Katrina rapidly lost strength after moving onto land. The rain lessened and the winds began to ease by late morning. The water level outside Memorial stabilized at about three feet. Maintenance crews began to survey roof damage and broken windows, downed ceiling tiles, and sodden carpets that, in the growing heat, invited mold.
By midafternoon, the waters outside began to recede. Pets and food were carried back downstairs. Nurses mopped floors for hours until the rain and the ceiling leaks stopped completely. Patients tried to call loved ones to check on them and let them know they had come through all right. Emmett Everett, the 380-pound patient up in LifeCare who had been moved from Chalmette in St. Bernard Parish, was unable to reach his wife on her cell phone and told his nurse he was worried about her.
By evening, the flooding was gone, and it was possible to walk dogs outside. Some doctors who lived nearby navigated the debris-filled streets to check on their property and even stay the night at home. Other staff crossed back to their campsites in the new surgery building. Katrina had weakened before arrival, buffeting the city with only Category One or Two winds, not the Category Five tempests envisioned by the doom-prophesying weathermen. “We dodged a bullet,” people said to one another with weary relief. Memorial had sustained damage but remained functional on backup power. The hospital seemed to have weathered one more storm.

CHAPTER 4
DAY THREE
TUESDAY, AUGUST 30, 2005
“CODE BLUE, ER.”
Karen Wynn’s eyes opened in the dark room. She felt around for her shoes and socks, but could only find her teenage daughter’s flip-flops. She shoved them on her feet and ran the length of two city blocks from the new surgery building over the footbridge into the main hospital and down to the first-floor emergency room, struggling not to trip or cut her feet on broken glass.

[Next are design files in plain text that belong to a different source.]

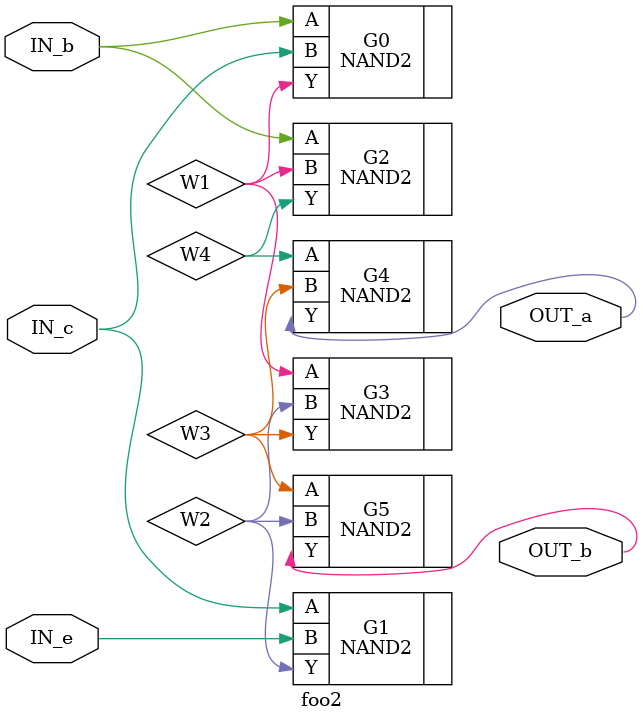
<source format=v>
module foo2 (
    IN_b, IN_c, IN_e, OUT_a, OUT_b );
  input  IN_b, IN_c, IN_e;
  output OUT_a, OUT_b ;
  wire W1, W2, W3, W4;
  
  NAND2   G0(.A(IN_b), .B(IN_c), .Y(W1));
  NAND2   G1(.A(IN_c), .B(IN_e), .Y(W2));  
  NAND2   G2(.A(IN_b), .B(W1), .Y(W4));
  NAND2   G3(.A(W1), .B(W2), .Y(W3));
  NAND2   G4(.A(W4), .B(W3), .Y(OUT_a));
  NAND2   G5(.A(W3), .B(W2), .Y(OUT_b));

endmodule
</source>
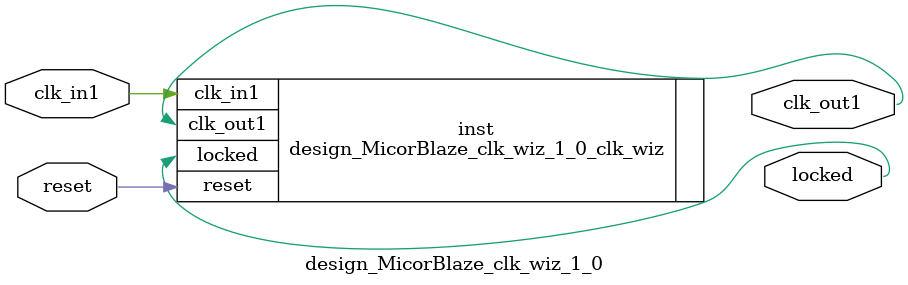
<source format=v>


`timescale 1ps/1ps

(* CORE_GENERATION_INFO = "design_MicorBlaze_clk_wiz_1_0,clk_wiz_v6_0_5_0_0,{component_name=design_MicorBlaze_clk_wiz_1_0,use_phase_alignment=true,use_min_o_jitter=false,use_max_i_jitter=false,use_dyn_phase_shift=false,use_inclk_switchover=false,use_dyn_reconfig=false,enable_axi=0,feedback_source=FDBK_AUTO,PRIMITIVE=MMCM,num_out_clk=1,clkin1_period=10.000,clkin2_period=10.000,use_power_down=false,use_reset=true,use_locked=true,use_inclk_stopped=false,feedback_type=SINGLE,CLOCK_MGR_TYPE=NA,manual_override=false}" *)

module design_MicorBlaze_clk_wiz_1_0 
 (
  // Clock out ports
  output        clk_out1,
  // Status and control signals
  input         reset,
  output        locked,
 // Clock in ports
  input         clk_in1
 );

  design_MicorBlaze_clk_wiz_1_0_clk_wiz inst
  (
  // Clock out ports  
  .clk_out1(clk_out1),
  // Status and control signals               
  .reset(reset), 
  .locked(locked),
 // Clock in ports
  .clk_in1(clk_in1)
  );

endmodule

</source>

Along the way, the ICU nurse manager tried to sort through her confusion. It had to be four or five in the morning. Why were they summoning her to a Code Blue in the emergency room? The ER staff members could resuscitate patients by themselves. Besides, who would be coming into the hospital when most of the city had been evacuated?
She arrived, panting. Blood was everywhere. A woman was lying on a gurney. She looked to be in her late sixties. The story came from her grandson, who had carried her up the ER ramp. There had been drinking. A fight. The woman’s daughter stabbed her in the chest with a kitchen knife. The grandson ran for help and found policemen, but they told him there were no ambulances running and he would have to find some other way to get her to the hospital.
The knife-and-gun club hadn’t taken a break, even within hours of a major hurricane.
The page operator called overhead for all doctors to come to the emergency room. Internist Horace Baltz appeared in a white coat, with bare legs. In an effort to get there quickly, the senior doctor had thrown the coat on over his shorts, then tied on his black Oxford shoes and run downstairs.
The patient, at first conscious and communicative, began struggling to breathe. Wynn knew air might have followed the knife’s path into her chest and collapsed her lungs. The woman’s blood-pressure measurements were falling.
Blood could be collecting in the sac around her heart, constricting it and limiting its ability to fill and pump. Someone called for an ultrasound machine technician to check this, but for now there was no time to await answers. A doctor made a cut in the skin between two of the woman’s ribs, spread the tissues with a blunt instrument, and pushed a tube into her chest cavity to release any built-up air. Another tube went into her throat and was attached to a mechanical ventilator to help her breathe.